**Data**
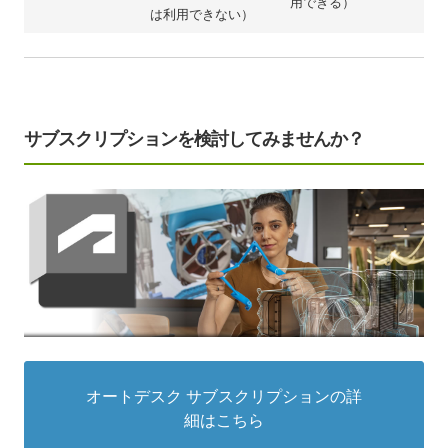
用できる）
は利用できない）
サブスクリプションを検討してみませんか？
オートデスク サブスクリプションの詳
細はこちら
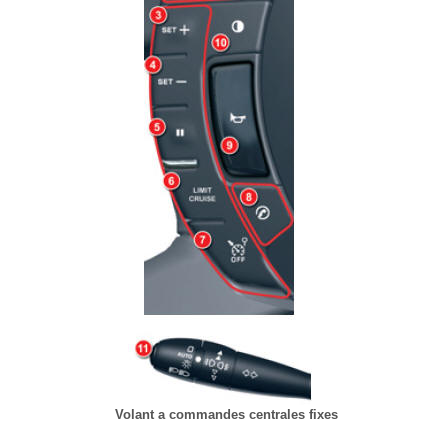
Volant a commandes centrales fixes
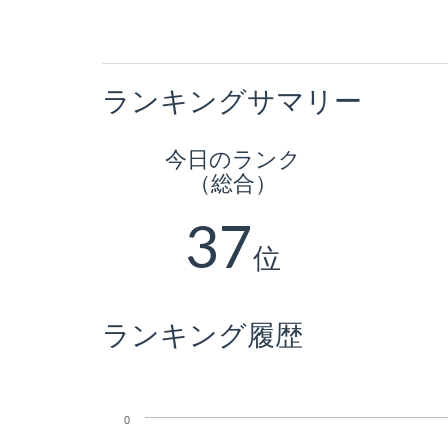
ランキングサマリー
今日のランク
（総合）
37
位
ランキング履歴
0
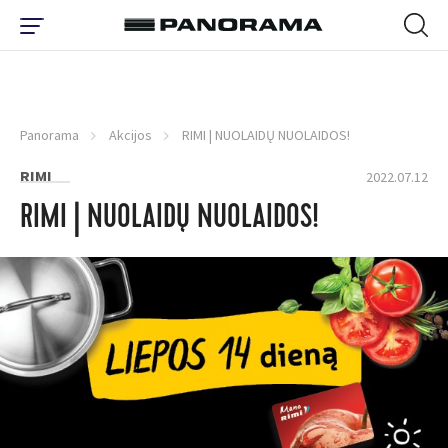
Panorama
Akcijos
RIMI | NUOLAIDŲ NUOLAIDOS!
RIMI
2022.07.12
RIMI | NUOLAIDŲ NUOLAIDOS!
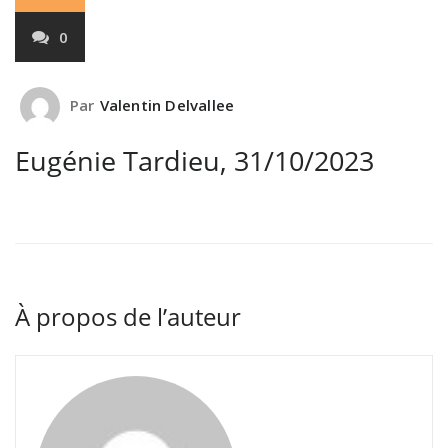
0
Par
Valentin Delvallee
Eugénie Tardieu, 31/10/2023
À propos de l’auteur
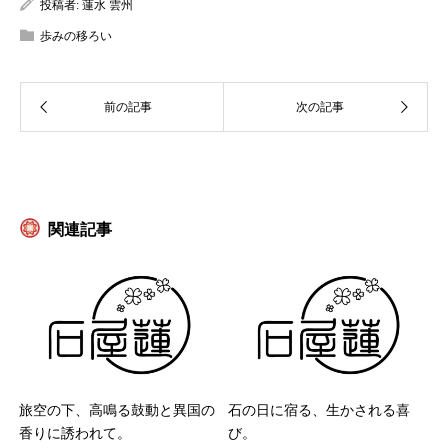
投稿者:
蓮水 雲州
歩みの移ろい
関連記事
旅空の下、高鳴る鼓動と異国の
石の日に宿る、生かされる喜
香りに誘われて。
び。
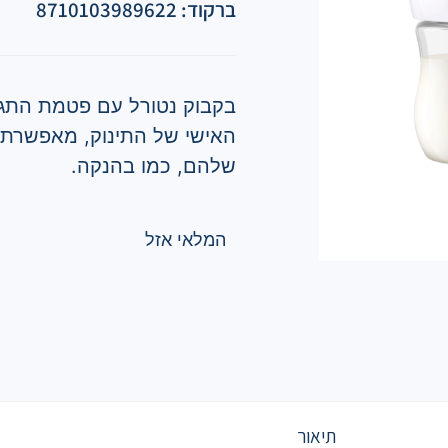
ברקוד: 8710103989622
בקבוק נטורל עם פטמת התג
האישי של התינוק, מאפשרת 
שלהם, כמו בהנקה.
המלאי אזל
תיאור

**Task to complete**
What is needed is the whole listing again, set down exactly, without its pictures.

**Response**
用できる）
は利用できない）
サブスクリプションを検討してみませんか？
オートデスク サブスクリプションの詳
細はこちら
Volant a commandes centrales fixes
ランキングサマリー
今日のランク
（総合）
37
位
ランキング履歴
0
Panorama
Akcijos
RIMI | NUOLAIDŲ NUOLAIDOS!
RIMI
2022.07.12
RIMI | NUOLAIDŲ NUOLAIDOS!
0
Par
Valentin Delvallee
Eugénie Tardieu, 31/10/2023
À propos de l’auteur
投稿者:
蓮水 雲州
歩みの移ろい
関連記事
旅空の下、高鳴る鼓動と異国の
石の日に宿る、生かされる喜
香りに誘われて。
び。
ברקוד: 8710103989622
בקבוק נטורל עם פטמת התג
האישי של התינוק, מאפשרת 
שלהם, כמו בהנקה.
המלאי אזל
תיאור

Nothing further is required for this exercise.